"Cuando su acción recíproca se armoniza, no hay más dependencia entre el espíritu y la letra"

~•~

Plantada estaba su mirada sobre el vitral, no había más colores que el blanco y el dorado, resaltando la imagen de un ángel que se abrazaba a sí mismo con sus alas, como si no fuese capaz de expandirlas para volar, similar a una flor en proceso de crecimiento, cerrada y en espera de la luz solar para ayudarla a desarrollarse.
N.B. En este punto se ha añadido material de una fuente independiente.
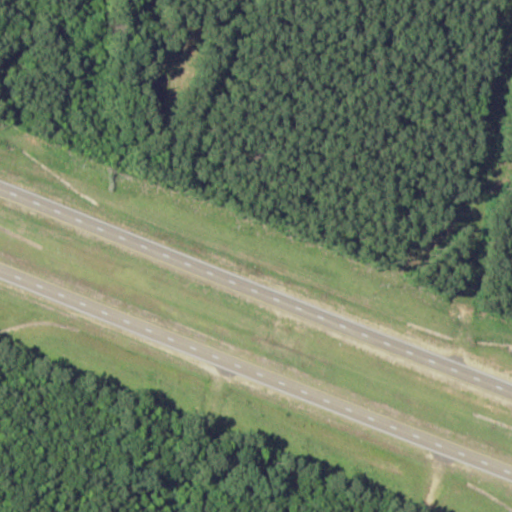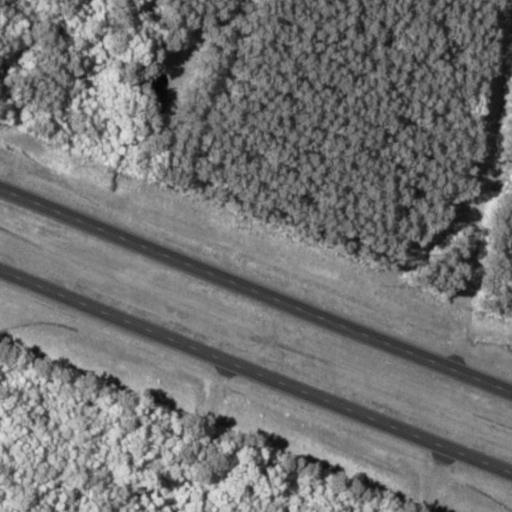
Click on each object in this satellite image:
road: (255, 290)
road: (255, 371)
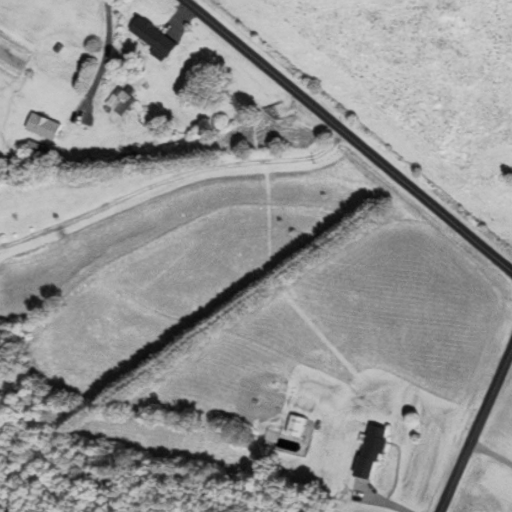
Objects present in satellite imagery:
building: (155, 37)
road: (104, 58)
building: (117, 99)
building: (41, 124)
road: (350, 133)
building: (33, 147)
road: (171, 176)
building: (296, 423)
road: (474, 428)
building: (374, 449)
road: (490, 453)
La melancolía podía notarse en sus ojos, la presionaba aferrándose a sus propias manos, en el silencio de la soledad, la tranquilidad del control en su entorno. Si se viera en el reflejo, no se daría cuenta de sus emociones, sólo podía asegurarse de su determinación, de que todo iba tal cual lo manejaba.

Sí, el rompecabezas estaba incompleto, pero solo requería un poco más de paciencia. La armonía se encontraba presente en el ambiente.
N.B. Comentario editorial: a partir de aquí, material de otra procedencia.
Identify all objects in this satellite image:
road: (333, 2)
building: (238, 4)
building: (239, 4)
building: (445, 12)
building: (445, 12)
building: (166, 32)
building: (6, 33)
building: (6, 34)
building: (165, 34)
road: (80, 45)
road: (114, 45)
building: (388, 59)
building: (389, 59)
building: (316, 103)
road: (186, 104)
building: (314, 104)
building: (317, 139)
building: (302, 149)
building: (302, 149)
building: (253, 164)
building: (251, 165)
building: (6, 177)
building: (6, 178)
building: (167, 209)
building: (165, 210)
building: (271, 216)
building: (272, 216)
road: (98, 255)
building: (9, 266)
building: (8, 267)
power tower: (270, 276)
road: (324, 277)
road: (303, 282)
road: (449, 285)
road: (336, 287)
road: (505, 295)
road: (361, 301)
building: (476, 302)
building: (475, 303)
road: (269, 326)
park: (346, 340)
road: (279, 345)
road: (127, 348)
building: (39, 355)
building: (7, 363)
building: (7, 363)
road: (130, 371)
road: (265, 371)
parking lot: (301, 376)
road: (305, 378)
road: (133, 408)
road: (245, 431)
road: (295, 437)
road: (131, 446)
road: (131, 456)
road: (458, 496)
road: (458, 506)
—¿Qué obsesión tienen los humanos con los ángeles?

La voz de Windy acabó con su silencio.

—Un vitral horrible, si me permites decirlo—añadió, con su particular tono lleno de desinterés.

—No lo permito—contestó fríamente.

Windy chasqueó su lengua. No lo estaba mirando, pero sabía que se estaba riendo. —Lightning, ¿no te parece irónico que estemos disfrazados de la amenaza?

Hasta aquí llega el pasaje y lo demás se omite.